**What you should do**
Reproduce the lines below verbatim, starting with the line that contains "Total Males" and running through the final line, both included.
──────── Task inputs
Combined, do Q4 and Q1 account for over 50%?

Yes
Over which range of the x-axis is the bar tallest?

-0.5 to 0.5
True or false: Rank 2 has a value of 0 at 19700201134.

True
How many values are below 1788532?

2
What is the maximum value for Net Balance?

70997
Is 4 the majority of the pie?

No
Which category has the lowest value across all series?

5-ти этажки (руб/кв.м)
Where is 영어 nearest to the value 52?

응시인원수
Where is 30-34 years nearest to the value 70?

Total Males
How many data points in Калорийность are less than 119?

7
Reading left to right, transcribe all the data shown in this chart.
────────────────
**Exercise result**
Total Males
How many data points in Калорийность are less than 119?

7
Reading left to right, transcribe all the data shown in this chart.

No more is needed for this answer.